**PROBLEM REQUIREMENTS:** Please pick out each line below that contains the string "trên" and copy those lines. Letter case matters.

**RECORDED DATA:**

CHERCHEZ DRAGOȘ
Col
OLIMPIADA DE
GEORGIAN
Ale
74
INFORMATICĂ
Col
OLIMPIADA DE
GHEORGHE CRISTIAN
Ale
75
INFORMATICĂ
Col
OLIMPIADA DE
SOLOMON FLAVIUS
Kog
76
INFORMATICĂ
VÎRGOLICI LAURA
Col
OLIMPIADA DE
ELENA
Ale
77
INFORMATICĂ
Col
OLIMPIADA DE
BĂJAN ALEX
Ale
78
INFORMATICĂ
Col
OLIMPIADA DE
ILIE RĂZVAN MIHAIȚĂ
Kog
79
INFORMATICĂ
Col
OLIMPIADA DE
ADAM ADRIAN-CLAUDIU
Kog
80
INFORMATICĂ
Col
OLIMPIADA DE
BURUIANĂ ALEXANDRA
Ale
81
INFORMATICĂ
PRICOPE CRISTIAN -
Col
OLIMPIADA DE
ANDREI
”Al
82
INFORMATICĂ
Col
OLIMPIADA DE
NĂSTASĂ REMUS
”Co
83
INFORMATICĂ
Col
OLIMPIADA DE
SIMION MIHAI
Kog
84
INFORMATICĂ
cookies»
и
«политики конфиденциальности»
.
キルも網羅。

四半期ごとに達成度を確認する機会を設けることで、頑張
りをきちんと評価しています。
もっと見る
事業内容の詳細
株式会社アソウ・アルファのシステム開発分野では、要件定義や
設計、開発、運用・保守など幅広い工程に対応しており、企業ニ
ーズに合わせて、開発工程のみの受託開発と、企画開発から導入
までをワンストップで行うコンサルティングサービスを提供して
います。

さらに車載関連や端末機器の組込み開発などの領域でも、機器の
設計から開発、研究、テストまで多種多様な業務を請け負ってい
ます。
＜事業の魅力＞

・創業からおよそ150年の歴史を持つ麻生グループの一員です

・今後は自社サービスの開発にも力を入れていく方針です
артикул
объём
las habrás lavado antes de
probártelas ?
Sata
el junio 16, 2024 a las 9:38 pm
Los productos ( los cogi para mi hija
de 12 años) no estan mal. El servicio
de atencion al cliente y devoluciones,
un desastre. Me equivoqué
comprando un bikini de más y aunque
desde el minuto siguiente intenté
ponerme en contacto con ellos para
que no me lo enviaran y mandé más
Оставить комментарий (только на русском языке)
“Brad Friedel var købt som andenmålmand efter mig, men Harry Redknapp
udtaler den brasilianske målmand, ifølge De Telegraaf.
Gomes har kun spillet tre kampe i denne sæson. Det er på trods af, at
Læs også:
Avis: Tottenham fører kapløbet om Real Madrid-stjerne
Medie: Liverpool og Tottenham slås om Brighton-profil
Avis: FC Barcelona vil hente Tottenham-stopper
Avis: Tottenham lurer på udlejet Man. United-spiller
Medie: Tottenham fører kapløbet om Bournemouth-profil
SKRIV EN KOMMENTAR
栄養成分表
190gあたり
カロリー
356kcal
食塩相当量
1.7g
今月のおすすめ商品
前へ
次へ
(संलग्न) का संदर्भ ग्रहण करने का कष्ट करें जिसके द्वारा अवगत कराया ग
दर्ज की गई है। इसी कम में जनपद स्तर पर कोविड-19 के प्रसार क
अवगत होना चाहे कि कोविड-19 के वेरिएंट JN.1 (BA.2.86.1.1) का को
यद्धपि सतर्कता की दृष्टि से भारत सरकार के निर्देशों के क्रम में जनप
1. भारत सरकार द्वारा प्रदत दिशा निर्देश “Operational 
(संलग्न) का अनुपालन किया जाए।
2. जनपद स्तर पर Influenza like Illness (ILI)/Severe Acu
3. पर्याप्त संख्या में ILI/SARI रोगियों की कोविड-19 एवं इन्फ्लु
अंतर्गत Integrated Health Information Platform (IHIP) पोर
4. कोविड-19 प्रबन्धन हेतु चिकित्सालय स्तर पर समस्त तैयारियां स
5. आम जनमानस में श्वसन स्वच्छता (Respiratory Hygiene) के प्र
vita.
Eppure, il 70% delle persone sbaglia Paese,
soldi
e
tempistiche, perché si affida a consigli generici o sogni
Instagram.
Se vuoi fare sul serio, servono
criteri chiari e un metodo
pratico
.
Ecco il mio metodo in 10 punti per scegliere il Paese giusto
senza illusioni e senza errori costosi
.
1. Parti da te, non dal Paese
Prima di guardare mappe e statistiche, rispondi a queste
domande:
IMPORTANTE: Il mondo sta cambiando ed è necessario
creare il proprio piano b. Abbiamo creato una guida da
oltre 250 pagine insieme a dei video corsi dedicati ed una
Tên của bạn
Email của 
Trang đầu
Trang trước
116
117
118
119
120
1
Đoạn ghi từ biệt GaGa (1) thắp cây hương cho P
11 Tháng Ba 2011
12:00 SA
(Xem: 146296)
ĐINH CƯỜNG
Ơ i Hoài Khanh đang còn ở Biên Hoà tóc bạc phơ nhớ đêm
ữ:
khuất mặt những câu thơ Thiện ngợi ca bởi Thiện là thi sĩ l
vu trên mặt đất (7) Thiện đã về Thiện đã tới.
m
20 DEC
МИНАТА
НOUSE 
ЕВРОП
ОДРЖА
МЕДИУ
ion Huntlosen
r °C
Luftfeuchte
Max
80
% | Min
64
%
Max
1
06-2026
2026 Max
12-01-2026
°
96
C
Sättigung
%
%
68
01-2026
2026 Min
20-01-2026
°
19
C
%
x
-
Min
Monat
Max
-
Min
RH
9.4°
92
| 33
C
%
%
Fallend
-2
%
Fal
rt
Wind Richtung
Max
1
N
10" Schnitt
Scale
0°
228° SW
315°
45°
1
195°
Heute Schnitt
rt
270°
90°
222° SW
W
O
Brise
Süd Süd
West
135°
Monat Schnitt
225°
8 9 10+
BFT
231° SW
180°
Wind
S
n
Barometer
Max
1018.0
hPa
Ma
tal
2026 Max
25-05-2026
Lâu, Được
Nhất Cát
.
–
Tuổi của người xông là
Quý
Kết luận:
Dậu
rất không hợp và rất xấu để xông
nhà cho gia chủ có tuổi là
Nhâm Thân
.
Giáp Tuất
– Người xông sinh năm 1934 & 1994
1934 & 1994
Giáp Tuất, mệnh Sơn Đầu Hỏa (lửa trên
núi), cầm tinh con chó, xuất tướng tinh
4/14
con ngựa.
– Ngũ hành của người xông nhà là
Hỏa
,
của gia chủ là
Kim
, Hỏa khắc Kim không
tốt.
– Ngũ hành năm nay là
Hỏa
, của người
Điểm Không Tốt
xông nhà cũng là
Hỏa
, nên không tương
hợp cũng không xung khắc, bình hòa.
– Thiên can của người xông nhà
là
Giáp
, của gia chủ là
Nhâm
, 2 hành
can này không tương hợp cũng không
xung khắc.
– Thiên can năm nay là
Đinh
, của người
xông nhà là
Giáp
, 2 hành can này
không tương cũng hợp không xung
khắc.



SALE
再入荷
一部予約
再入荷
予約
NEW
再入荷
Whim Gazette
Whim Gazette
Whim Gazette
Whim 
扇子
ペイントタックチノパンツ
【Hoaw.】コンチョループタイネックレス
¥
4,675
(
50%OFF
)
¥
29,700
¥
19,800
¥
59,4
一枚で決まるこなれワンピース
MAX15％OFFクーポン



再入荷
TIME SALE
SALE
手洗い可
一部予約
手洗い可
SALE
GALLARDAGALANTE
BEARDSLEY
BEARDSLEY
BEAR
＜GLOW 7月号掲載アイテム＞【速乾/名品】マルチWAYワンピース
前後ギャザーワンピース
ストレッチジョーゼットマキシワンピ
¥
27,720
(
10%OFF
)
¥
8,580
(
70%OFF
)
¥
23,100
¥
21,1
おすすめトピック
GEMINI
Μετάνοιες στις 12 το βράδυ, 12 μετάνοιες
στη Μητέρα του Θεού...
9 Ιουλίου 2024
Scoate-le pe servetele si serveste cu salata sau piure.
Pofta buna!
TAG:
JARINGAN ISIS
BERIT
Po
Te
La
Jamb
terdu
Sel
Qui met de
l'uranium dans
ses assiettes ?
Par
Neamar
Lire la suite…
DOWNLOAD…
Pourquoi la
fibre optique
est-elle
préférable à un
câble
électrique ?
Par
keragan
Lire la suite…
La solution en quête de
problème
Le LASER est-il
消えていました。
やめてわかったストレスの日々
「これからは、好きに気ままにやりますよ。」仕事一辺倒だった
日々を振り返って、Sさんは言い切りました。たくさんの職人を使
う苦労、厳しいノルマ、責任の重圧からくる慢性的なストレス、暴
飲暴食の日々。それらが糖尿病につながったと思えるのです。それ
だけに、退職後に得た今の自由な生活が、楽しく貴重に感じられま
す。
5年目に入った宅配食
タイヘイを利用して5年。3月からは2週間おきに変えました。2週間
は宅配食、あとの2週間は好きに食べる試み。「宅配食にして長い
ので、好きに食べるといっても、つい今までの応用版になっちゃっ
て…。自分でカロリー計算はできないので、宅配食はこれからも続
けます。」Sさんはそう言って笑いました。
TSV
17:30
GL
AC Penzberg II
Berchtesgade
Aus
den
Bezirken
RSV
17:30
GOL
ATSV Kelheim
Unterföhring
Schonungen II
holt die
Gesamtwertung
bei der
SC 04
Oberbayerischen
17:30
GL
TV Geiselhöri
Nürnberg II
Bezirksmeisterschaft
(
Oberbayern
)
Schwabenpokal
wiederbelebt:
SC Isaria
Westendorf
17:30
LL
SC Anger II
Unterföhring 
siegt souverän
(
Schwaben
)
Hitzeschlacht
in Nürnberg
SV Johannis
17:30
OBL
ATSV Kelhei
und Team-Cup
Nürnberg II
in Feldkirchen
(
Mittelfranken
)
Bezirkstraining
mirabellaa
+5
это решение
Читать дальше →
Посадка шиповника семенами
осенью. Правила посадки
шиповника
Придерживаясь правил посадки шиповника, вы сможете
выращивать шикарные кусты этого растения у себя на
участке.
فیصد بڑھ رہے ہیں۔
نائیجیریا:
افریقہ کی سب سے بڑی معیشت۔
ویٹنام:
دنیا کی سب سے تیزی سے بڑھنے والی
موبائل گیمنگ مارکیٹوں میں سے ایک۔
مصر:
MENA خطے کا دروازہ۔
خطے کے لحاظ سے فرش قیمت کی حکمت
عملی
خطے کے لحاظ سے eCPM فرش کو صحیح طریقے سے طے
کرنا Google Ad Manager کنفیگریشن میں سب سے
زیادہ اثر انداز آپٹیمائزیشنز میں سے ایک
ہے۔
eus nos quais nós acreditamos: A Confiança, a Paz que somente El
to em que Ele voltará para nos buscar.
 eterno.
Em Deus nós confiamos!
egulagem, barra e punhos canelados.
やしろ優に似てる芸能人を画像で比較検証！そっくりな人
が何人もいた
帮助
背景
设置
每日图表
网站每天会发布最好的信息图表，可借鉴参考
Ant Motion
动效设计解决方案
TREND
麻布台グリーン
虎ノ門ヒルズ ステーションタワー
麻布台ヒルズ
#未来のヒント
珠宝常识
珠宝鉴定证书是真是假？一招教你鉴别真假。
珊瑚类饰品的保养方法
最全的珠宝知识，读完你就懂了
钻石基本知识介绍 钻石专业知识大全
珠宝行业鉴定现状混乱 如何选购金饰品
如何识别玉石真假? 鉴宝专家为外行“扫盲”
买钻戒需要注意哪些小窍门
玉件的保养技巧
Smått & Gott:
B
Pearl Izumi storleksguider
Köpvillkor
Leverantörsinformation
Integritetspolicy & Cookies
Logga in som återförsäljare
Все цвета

**SOLUTION FOR THIS EXERCISE:**
vu trên mặt đất (7) Thiện đã về Thiện đã tới.
Giáp Tuất, mệnh Sơn Đầu Hỏa (lửa trên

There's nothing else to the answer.